Auto-tech series: Vanta - Compliance becomes an always-on process

This is a guest post for the Computer Weekly Developer Network written by Matt Spitz, in his capacity as VP of Engineering at Vanta – the company helps companies scale security practices and automate compliance for the industry’s key standards including SOC 2, ISO 27001, HIPAA, GDPR etc.

Spitz writes as follows…

Engineers are allergic to manual work. If it can be automated, we will.

Smarter automation has started to eat the world in security and compliance. It changes the game for companies of all sizes, especially start-up and scale-up SaaS firms.

Security and compliance have historically been very manual processes. Internally, spreadsheets track security commitments and security teams use process and review to ensure that the company meets the required standards. For external consumption, compliance evidence is collected in screenshots and spreadsheets where it’s out of date in a matter of hours, or even minutes. 

Automation in security

The move toward automation in security is part of a shift in approach from large teams with a set process, to smaller teams powered by automation to better identify and manage risk. The latter approach helps developers and security teams, both expensive resources, spend less time on manual auditing and more time adding business value.

Scanning automation has already improved the effectiveness of security, from endpoint monitoring to uncovering code vulnerabilities pre-deployment. This approach has moved from security to compliance, with automated evidence-gathering, and the ability for auditors to look at dashboards rather than spreadsheets. In both cases, companies can prove security and compliance continuously, as opposed to a point-in-time check. No business would settle for going back to manual deployments once they’ve automated a CI/CD pipeline or consider removing lint rules in favor of human code reviews. That’s the mind-set that SaaS businesses must adopt for compliance. Particularly as enterprise customers require continuous compliance with SOC 2 and/or ISO 27001 certifications.

Every argument for automation in development, engineering or security, also makes a case for benefiting compliance.

Vanta’s Spitz: Automation can be win-win, but only if you do it right.

Successfully applying increased automation at all levels means that companies spend a lot less time doing manual busywork, gaining real-time visibility into the effectiveness of security and/or compliance programmes.

Automation offers cost savings, mitigated risk and less time and toil spent away from service delivery.

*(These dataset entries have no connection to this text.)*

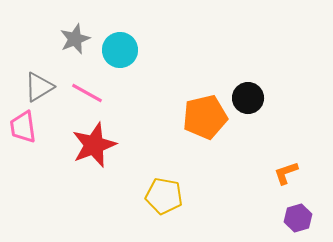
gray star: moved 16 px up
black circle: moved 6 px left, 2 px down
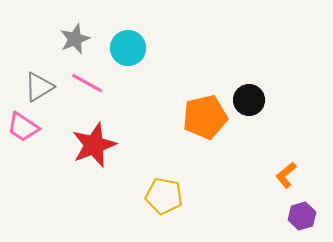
cyan circle: moved 8 px right, 2 px up
pink line: moved 10 px up
black circle: moved 1 px right, 2 px down
pink trapezoid: rotated 48 degrees counterclockwise
orange L-shape: moved 2 px down; rotated 20 degrees counterclockwise
purple hexagon: moved 4 px right, 2 px up
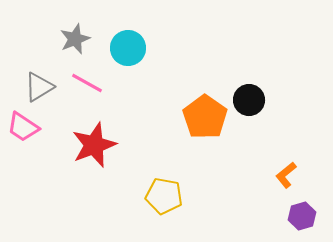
orange pentagon: rotated 24 degrees counterclockwise
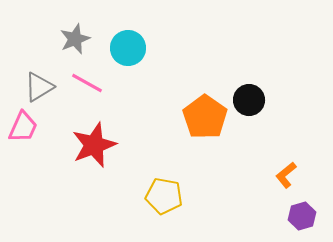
pink trapezoid: rotated 100 degrees counterclockwise
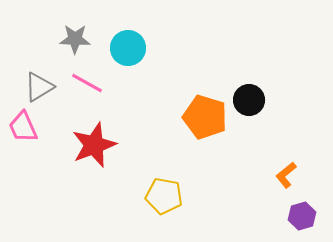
gray star: rotated 24 degrees clockwise
orange pentagon: rotated 18 degrees counterclockwise
pink trapezoid: rotated 132 degrees clockwise
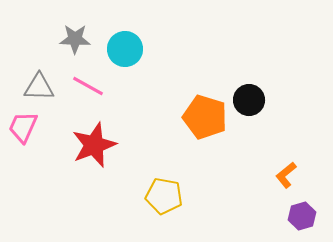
cyan circle: moved 3 px left, 1 px down
pink line: moved 1 px right, 3 px down
gray triangle: rotated 32 degrees clockwise
pink trapezoid: rotated 48 degrees clockwise
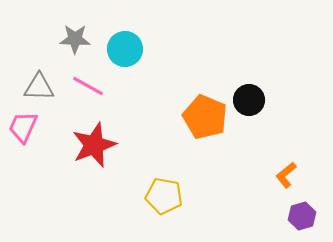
orange pentagon: rotated 6 degrees clockwise
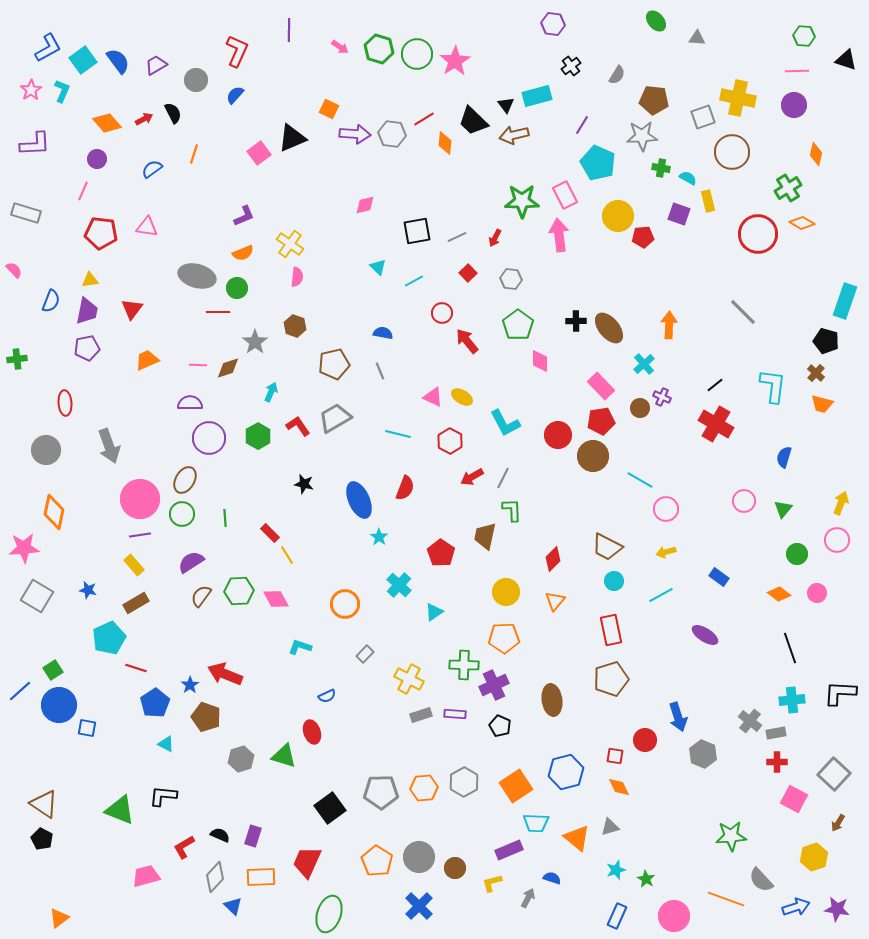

Everyone wins.

Continuous monitoring

Continuous monitoring tools should be easily integrated with your data system. They should run constant scans of the system against the company’s knowledge base, detecting when controls aren’t compliant, identifying potential issues and indications of potential breaches. Here is a shortlist of best practices.

  • Open up your systems to comprehensive monitoring. Ensure monitoring tools can evaluate all digital assets. This includes web and mobile apps, APIs, services, cloud infrastructure, code repositories, connected devices, and SSL certificates
  • Vulnerabilities are not everything. Many tools notify when they find vulnerabilities. Few will notify if the business is missing compliance-required security controls
  • Stay alert. ‍Continuous monitoring cannot handle security on its own. It will identify potential issues, but fixing them often requires human intervention
  • Keep reading. Nothing replaces education and keeping current with the latest security developments
  • Assign owners. There must be a process of ownership as alerts are flagged for accountability, reporting to leadership and stakeholders, and managing a plan to remediate security issues

Where do we go from here?

Today, compliance standards are defined by governments and other centralized organisations and audited at points in time. Applying automation enables companies to present customized sets of controls and requirements, perhaps per-vendor. More importantly, it allows them to produce evidence continuously, enabling buyers to have a direct, real-time view into their vendors’ current compliance, rather than relying on a piece of paper, e.g. a SOC 2 certificate.

For developers and engineers, this is a much more satisfying and meaningful approach, ridding ourselves of the irritation of manual work and putting our talent to value-added delivery. Case-by-case automation incrementally gives back more autonomy, deep work, and company value. 

As a McKinsey New Year’s resolution for tech in 2023 put it, “Free the engineers you already have.”